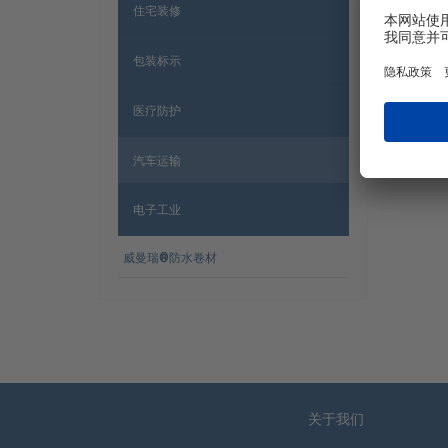
住宅装修
Engl
包装标示
医疗防护
汽车运输
电子工业
威曼瑞®防水卷材
网站导航
关于我们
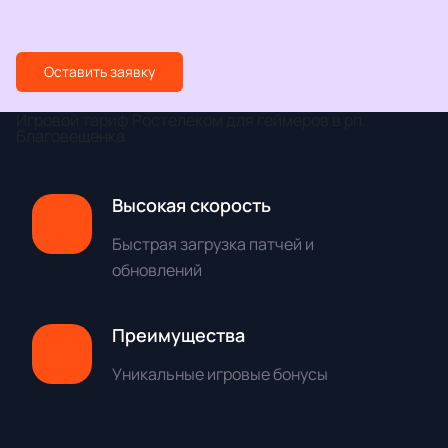
Оставить заявку
Игровой тариф Ростелеком для геймеров в рп.
Благовещенка
Высокая скорость
Быстрая загрузка патчей и
обновлений
Преимущества
Уникальные игровые бонусы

——————————

* [EXERCISE]:
Can you rewrite the text of both items with "Ростелеком" replaced by "МТС", keeping everything else unchanged and leaving the pictures out?

* [SOLUTION FOR THIS PROBLEM]:
住宅装修
Engl
包装标示
医疗防护
汽车运输
电子工业
威曼瑞®防水卷材
网站导航
关于我们
Оставить заявку
Игровой тариф МТС для геймеров в рп.
Благовещенка
Высокая скорость
Быстрая загрузка патчей и
обновлений
Преимущества
Уникальные игровые бонусы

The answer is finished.